Architecture is the third divide. OpenAI and Anthropic are betting on frontier models plus tools and workflows. Google DeepMind combines foundation models with specialized scientific systems, including AlphaFold and the AI co-scientist. LeCun and Fei-Fei Li argue the next step requires world models, not just larger language models.

Then there is trust. Some systems are already useful enough to change scientific workflows, but usefulness is not reliability. The 2026 International AI Safety Report notes that AI agents can do useful work, including research and software engineering, while remaining unreliable on complex, long-horizon tasks. Failures in high-stakes scientific settings are a qualitatively different problem than failures in consumer apps.

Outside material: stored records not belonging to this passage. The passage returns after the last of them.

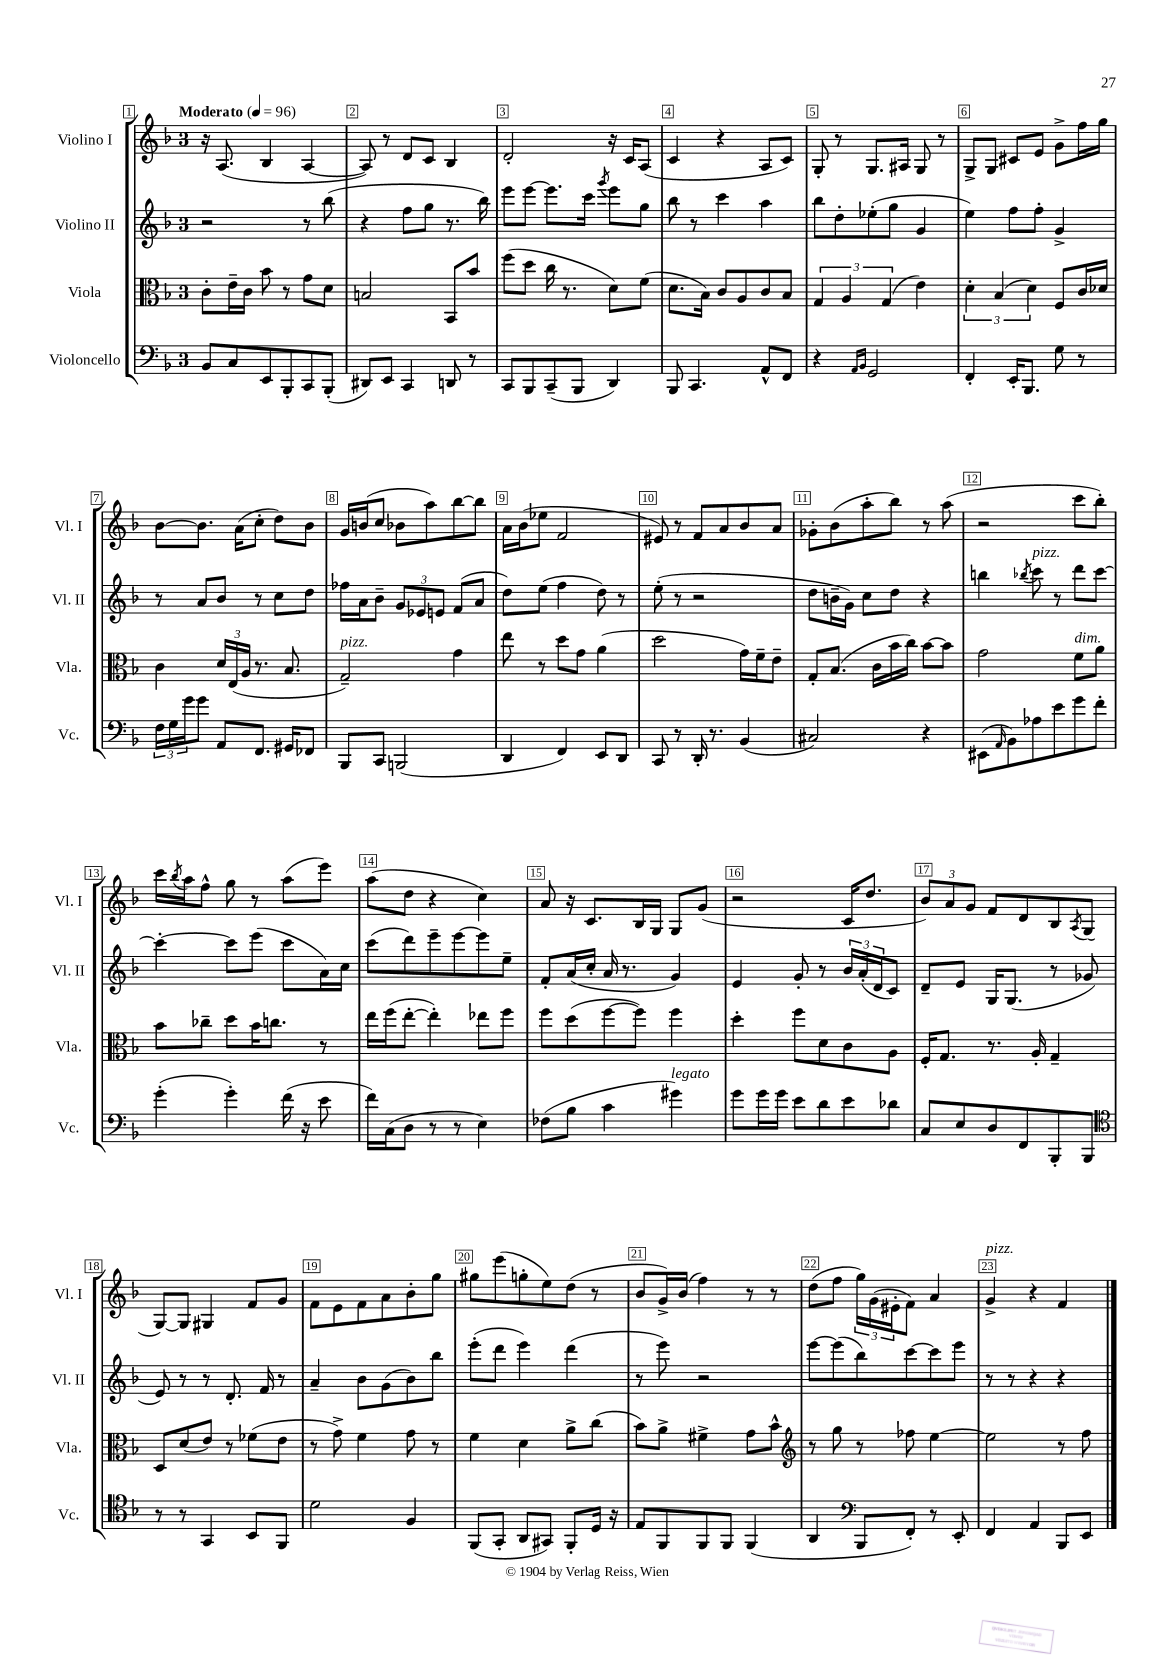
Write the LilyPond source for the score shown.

<<
\new StaffGroup <<
\new Staff = "s0" \with { instrumentName = "Violino I" shortInstrumentName = "Vl. I" } {
    \clef treble \key f \major \once \override Staff.TimeSignature.style = #'single-digit \time 3/4 \tempo "Moderato" 4 = 96
    r16 a8.( bes4 a4~ |
    a8) r8 d'8 c'8 bes4 |
    d'2-. r16 c'16 a8( |
    c'4 r4 a8 c'8) |
    g8-. r8 g8. ais16 g8 r8 |
    g8-> g8 cis'8 e'8 g'8-> f''16 g''16 |
    bes'8~ bes'8. a'16( c''8-. d''8) bes'8 |
    g'16 b'16( c''8 bes'8 a''8) bes''8~ bes''8 |
    a'16 bes'16( ees''8 f'2 |
    eis'8) r8 f'8 a'8 bes'8 a'8 |
    ges'8-. bes'8( a''8-. bes''8) r8 a''8( |
    r2 c'''8 bes''8-.) |
    c'''16 \acciaccatura { bes''8 } a''16 f''8-^ g''8 r8 a''8( e'''8) |
    a''8( d''8 r4 c''4) |
    a'8 r16 c'8. bes16 g16 g8 g'8( |
    r2 c'16 d''8. |
    \tuplet 3/2 { bes'8) a'8 g'8 } f'8 d'8 bes8 \acciaccatura { a8 } g8( |
    g8~) g8 gis4 f'8 g'8 |
    f'8 e'8 f'8 a'8 bes'8-. g''8 |
    gis''8 e'''8( g''8-. e''8) d''8( r8 |
    bes'8 g'16->) bes'16( f''4) r8 r8 |
    d''8( f''8 \tuplet 3/2 { g''16) g'16( eis'16-. } f'8) a'4 |
    g'4->^\markup { \italic "pizz." } r4 f'4 \bar "|." |
}
\new Staff = "s1" \with { instrumentName = "Violino II" shortInstrumentName = "Vl. II" } {
    \clef treble \key f \major \once \override Staff.TimeSignature.style = #'single-digit \time 3/4
    r2 r8 bes''8( |
    r4 f''8 g''8 r8. bes''16) |
    e'''8 e'''8~ e'''8. c'''16 \acciaccatura { g'''8 } e'''8 g''8 |
    bes''8 r8 c'''4 a''4 |
    bes''8 d''8-. ees''8-.( g''8 g'4 |
    e''4) f''8 f''8-. g'4-> |
    r8 a'8 bes'8 r8 c''8 d''8 |
    fes''16 a'16 bes'8-- \tuplet 3/2 { g'8 ees'8 e'8 } f'8( a'8 |
    d''8) e''8( f''4 d''8) r8 |
    e''8-.( r8 r2 |
    d''8 b'16-- g'16) c''8 d''8 r4 |
    b''4 \acciaccatura { bes''8 } c'''8^\markup { \italic "pizz." } r8 d'''8 c'''8~ |
    c'''4~-. c'''8 e'''8( c'''8 a'16) c''16 |
    c'''8( d'''8) e'''8-- e'''8~ e'''8 e''8-- |
    f'8-. a'16( c''16-. a'16 r8. g'4) |
    e'4 g'8-. r8 \tuplet 3/2 { bes'16 a'16-.( d'16 } c'8) |
    d'8-- e'8 g16 g8.( r8 ges'8 |
    e'8) r8 r8 d'8.-. f'16 r8 |
    a'4-- bes'8 g'8( bes'8) bes''8 |
    e'''8-.( d'''8 e'''4) d'''4( |
    r8 e'''8) r2 |
    e'''8~ e'''8( bes''8) c'''8~ c'''8 e'''8 |
    r8 r8 r4 r4 \bar "|." |
}
\new Staff = "s2" \with { instrumentName = "Viola" shortInstrumentName = "Vla." } {
    \clef alto \key f \major \once \override Staff.TimeSignature.style = #'single-digit \time 3/4
    c'8-. e'16-- c'16 bes'8 r8 g'8 d'8 |
    b2 bes,8 bes'8 |
    f''8( d''8 c''16 r8. d'8) f'8( |
    d'8. bes16) c'8 a8 c'8 bes8 |
    \tuplet 3/2 { g4 a4 g4( } e'4) |
    \tuplet 3/2 { d'4-. bes4( d'4) } f8 c'16 des'16 |
    c'4 \tuplet 3/2 { d'16 e16( a16 } r8. bes8. |
    g2--^\markup { \italic "pizz." }) g'4 |
    e''8 r8 d''8 g'8 a'4( |
    d''2 g'16) f'16-- e'8-- |
    g8-. bes8.( c'16 bes'16 c''16) bes'8~ bes'8 |
    g'2 f'8^\markup { \italic "dim." } a'8 |
    bes'8 ces''8-- d''8 bes'16 c''8. r8 |
    e''16 f''16( e''8~-. e''4-.) ees''8 f''8 |
    f''8 d''8( f''8~ f''8) f''4 |
    d''4-. f''8 d'8 c'8 a8 |
    f16-. g8. r8. a16-. g4-- |
    d8 d'8( e'8) r8 fes'8( e'8 |
    r8 g'8->) f'4 g'8 r8 |
    f'4 d'4 a'8-> c''8( |
    bes'8) a'8-> fis'4-> g'8 bes'8-^ |
    \clef treble r8 g''8 r8 fes''8 e''4~ |
    e''2 r8 f''8 \bar "|." |
}
\new Staff = "s3" \with { instrumentName = "Violoncello" shortInstrumentName = "Vc." } {
    \clef bass \key f \major \once \override Staff.TimeSignature.style = #'single-digit \time 3/4
    bes,8 c8 e,8 bes,,8-. c,8 bes,,8-.( |
    dis,8) e,8 c,4 d,8 r8 |
    c,8 bes,,8 c,8--( bes,,8 d,4) |
    bes,,8 c,4. a,8-^ f,8 |
    r4 \grace { a,16 bes,16 } g,2 |
    f,4-. e,16-. bes,,8. g8 r8 |
    \tuplet 3/2 { f16 g16 g'16 } g'8 a,8 f,8. gis,16 fes,8 |
    bes,,8 c,8 b,,2( |
    d,4 f,4) e,8 d,8 |
    c,8 r8 d,16-. r8. bes,4( |
    cis2) r4 |
    eis,8( \grace { a,16 } bes,8) aes8 e'8 g'8 f'8-. |
    g'4-.( g'4-.) f'16( r16 e'8 |
    f'16) c16( d8 r8 r8 e4) |
    fes8( bes8 c'4 gis'4^\markup { \italic "legato" }) |
    g'8 g'16 g'16 e'8 d'8 e'8 des'8 |
    c8 e8 d8 f,8 bes,,8-. bes,,8 |
    \clef tenor r8 r8 g,4 bes,8 f,8 |
    d'2 f4 |
    f,8( g,8-. a,8 gis,8) f,8-. d16 r16 |
    e8 f,8 f,8 f,8 f,4( |
    a,4 \clef bass bes,,8 f,8-.) r8 e,8-. |
    f,4 a,4 bes,,8 e,8 \bar "|." |
}
>>
>>
\layout { \context { \Score \override BarNumber.break-visibility = ##(#f #t #t) barNumberVisibility = #all-bar-numbers-visible \override BarNumber.stencil = #(make-stencil-boxer 0.1 0.3 ly:text-interface::print) } }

The evidence supports acceleration. It does not yet support the bolder claims.

What scientists should watch in 2026

The signals worth watching are not demos. They are AI-generated hypotheses tested prospectively in wet labs, mathematical results that survive expert review, and honest reporting of failures alongside successes. Disclosure of what the AI did versus what humans did will matter as much as the results. So will governance: biology, chemistry, and autonomous laboratories are the domains where agent failures carry the most serious consequences.

An AI model can generate more hypotheses than a lab can test. That is useful. It is also risky if validation does not improve alongside generation.

In 2026, the central bottleneck may shift from idea generation to triage.

Limitations

This article relies on public statements, company reports, interviews, and scientific announcements. Many sources come from organizations building the systems discussed, so their claims should be read as technically informative but institutionally interested.

Definitions also vary. "Discovery," "AI scientist," "agent," "AGI," "world model," and "scientific collaborator" mean different things across OpenAI, Google DeepMind, Anthropic, FutureHouse, Sakana AI, Bengio's work, and LeCun's research program.

Conclusion: AI is a scientific instrument, not yet a scientist

Not yet a scientist in the full sense. But something more than a writing assistant.

The most credible near-term model is human-AI science. Scientists will still define the question, judge the method, understand the system, and validate the result. AI will expand the search space, speed up routine reasoning, generate candidate mechanisms, and connect literatures that no individual scientist could read exhaustively.

That is the clearest signal of 2026. Not that AI will replace scientists, but that science has become the proving ground.

AI disclosure

ChatGPT and Claude were used in drafting and editing this article.